Task objective: Could you copy, exactly as written, every line from the first line of the records through the one containing "and demonstration |"?

BEGIN Recorded information

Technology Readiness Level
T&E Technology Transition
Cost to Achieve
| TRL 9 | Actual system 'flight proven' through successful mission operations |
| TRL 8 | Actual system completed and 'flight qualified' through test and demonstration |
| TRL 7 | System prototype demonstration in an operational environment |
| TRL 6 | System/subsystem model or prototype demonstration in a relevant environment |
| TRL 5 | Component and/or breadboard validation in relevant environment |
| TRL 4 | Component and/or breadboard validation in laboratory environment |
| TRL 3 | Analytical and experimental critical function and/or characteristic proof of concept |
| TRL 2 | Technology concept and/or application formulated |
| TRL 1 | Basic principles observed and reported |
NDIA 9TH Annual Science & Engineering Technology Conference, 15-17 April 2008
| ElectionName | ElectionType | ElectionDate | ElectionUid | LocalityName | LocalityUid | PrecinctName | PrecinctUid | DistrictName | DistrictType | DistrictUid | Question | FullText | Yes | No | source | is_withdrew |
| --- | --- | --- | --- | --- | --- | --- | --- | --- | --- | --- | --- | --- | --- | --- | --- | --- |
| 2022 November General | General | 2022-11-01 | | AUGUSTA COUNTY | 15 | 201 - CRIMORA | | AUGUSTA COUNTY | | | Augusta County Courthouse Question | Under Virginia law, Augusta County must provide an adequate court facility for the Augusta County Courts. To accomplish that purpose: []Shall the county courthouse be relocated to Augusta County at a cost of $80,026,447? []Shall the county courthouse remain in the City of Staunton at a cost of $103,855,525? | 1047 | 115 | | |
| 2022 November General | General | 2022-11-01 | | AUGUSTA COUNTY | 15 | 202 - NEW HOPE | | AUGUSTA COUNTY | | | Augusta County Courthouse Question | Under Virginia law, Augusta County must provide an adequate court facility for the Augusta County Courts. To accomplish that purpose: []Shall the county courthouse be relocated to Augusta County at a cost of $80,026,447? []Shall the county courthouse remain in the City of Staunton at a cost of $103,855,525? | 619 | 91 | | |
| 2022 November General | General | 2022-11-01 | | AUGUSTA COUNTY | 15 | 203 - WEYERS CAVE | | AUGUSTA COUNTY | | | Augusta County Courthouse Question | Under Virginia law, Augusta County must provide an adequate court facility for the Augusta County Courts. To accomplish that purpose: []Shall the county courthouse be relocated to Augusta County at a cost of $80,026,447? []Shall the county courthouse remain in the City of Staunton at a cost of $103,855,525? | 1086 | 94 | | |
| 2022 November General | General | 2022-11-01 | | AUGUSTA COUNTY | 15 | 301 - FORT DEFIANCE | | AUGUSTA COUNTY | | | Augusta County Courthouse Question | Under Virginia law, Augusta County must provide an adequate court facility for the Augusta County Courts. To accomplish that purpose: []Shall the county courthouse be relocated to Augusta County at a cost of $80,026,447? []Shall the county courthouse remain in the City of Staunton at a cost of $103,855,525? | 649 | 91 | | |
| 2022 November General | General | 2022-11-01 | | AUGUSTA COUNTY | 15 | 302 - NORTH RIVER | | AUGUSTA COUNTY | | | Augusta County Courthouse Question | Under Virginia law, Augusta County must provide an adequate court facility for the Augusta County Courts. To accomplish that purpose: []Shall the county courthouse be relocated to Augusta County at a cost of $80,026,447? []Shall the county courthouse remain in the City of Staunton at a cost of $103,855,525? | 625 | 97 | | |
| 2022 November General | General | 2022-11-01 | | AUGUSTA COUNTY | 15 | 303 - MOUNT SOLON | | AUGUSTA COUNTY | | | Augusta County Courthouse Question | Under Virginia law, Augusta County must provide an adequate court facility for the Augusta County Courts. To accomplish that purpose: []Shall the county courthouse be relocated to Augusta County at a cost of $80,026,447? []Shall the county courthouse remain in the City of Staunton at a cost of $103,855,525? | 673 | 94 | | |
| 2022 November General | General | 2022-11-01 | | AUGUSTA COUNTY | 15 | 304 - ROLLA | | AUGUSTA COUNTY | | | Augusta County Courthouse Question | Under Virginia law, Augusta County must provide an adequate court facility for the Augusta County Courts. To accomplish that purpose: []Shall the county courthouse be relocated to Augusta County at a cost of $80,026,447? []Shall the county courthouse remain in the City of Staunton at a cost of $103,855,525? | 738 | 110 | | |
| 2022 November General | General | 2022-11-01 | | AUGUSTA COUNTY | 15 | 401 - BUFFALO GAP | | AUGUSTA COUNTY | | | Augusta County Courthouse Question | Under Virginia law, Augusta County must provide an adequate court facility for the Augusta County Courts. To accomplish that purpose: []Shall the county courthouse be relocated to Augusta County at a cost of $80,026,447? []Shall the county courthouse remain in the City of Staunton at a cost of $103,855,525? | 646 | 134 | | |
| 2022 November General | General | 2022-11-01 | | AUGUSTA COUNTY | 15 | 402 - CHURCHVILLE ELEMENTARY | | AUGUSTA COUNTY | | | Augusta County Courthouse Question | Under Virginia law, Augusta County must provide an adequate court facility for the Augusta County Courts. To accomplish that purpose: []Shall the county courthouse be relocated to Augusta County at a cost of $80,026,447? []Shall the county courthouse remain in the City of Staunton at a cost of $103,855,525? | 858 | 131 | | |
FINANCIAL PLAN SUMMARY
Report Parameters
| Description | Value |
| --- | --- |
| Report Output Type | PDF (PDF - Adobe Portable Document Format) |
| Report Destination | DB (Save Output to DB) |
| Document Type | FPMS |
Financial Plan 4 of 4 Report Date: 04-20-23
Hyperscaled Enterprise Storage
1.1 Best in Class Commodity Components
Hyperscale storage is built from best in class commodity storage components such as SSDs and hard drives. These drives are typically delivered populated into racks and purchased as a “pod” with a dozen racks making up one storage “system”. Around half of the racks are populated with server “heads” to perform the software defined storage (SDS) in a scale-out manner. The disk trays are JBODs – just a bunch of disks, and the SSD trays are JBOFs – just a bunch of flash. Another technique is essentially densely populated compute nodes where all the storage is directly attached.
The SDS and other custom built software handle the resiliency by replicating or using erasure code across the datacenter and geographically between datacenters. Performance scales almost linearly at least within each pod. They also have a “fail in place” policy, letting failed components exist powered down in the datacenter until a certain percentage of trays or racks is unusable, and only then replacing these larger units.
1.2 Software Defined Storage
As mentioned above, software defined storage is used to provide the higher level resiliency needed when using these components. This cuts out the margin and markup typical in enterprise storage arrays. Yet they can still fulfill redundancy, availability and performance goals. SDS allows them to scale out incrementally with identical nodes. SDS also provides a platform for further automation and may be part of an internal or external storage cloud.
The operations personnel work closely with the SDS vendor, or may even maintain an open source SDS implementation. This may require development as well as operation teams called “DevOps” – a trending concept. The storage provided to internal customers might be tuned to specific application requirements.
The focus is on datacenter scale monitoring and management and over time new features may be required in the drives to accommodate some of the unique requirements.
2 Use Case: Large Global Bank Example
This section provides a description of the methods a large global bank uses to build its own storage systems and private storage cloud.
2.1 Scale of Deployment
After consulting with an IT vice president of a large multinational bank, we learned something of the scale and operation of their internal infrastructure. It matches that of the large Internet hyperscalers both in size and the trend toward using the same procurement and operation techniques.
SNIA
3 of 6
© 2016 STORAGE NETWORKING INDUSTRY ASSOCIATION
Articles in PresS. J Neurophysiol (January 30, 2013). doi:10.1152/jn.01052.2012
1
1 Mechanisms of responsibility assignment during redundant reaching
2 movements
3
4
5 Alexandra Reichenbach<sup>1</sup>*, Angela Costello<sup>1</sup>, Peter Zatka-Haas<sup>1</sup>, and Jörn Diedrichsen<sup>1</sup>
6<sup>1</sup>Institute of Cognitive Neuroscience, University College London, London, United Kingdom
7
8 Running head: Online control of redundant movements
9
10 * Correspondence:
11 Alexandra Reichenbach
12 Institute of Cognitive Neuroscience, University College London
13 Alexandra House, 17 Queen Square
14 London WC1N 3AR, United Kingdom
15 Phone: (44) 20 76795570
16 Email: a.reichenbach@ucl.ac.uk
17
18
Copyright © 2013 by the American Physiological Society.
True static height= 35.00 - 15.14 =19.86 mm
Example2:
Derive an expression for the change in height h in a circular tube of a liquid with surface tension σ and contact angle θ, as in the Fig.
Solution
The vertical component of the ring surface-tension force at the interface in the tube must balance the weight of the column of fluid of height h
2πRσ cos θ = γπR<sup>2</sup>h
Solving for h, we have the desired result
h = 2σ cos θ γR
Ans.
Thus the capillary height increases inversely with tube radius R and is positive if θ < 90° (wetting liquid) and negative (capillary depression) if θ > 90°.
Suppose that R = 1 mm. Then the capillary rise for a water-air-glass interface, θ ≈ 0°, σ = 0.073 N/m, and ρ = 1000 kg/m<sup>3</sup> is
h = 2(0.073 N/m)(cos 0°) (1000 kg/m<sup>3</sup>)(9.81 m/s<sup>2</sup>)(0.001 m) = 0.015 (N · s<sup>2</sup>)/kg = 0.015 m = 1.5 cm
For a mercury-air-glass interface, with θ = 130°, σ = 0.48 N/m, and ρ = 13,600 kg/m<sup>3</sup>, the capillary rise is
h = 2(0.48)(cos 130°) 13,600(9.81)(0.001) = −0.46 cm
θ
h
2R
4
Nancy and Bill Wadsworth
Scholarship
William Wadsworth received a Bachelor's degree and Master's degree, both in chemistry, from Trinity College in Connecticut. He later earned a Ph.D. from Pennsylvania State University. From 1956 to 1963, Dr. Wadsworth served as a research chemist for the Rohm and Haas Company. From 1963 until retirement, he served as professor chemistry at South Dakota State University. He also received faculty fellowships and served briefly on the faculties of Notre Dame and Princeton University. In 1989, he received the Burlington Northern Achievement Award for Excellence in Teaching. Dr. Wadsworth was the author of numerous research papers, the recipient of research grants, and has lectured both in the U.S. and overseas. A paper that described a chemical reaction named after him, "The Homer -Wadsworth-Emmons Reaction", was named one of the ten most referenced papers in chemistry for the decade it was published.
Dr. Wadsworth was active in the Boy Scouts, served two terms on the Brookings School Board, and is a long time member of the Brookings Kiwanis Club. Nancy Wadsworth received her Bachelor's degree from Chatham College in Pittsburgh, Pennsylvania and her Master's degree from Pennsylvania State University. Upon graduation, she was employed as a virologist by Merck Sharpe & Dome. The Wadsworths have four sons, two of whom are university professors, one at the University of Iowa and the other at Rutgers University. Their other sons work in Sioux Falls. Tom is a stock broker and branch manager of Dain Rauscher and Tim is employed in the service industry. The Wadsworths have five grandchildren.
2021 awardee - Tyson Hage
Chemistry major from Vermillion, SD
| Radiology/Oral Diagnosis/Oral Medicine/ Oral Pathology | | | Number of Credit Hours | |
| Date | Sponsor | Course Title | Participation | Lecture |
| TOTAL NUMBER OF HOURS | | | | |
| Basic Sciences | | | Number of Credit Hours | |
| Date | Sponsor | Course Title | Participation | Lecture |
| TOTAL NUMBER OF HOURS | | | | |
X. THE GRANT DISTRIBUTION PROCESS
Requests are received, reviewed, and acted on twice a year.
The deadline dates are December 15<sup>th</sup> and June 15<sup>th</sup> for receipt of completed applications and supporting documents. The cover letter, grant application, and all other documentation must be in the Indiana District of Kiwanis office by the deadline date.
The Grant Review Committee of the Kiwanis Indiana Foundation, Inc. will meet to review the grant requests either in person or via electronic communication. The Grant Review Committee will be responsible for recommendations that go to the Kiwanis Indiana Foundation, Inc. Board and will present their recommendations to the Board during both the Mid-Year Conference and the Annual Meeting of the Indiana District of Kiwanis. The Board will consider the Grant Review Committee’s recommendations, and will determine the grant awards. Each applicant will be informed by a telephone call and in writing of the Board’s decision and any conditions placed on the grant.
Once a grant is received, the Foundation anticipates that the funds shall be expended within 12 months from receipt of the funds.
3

END Recorded information

Output for this exercise:
Technology Readiness Level
T&E Technology Transition
Cost to Achieve
| TRL 9 | Actual system 'flight proven' through successful mission operations |
| TRL 8 | Actual system completed and 'flight qualified' through test and demonstration |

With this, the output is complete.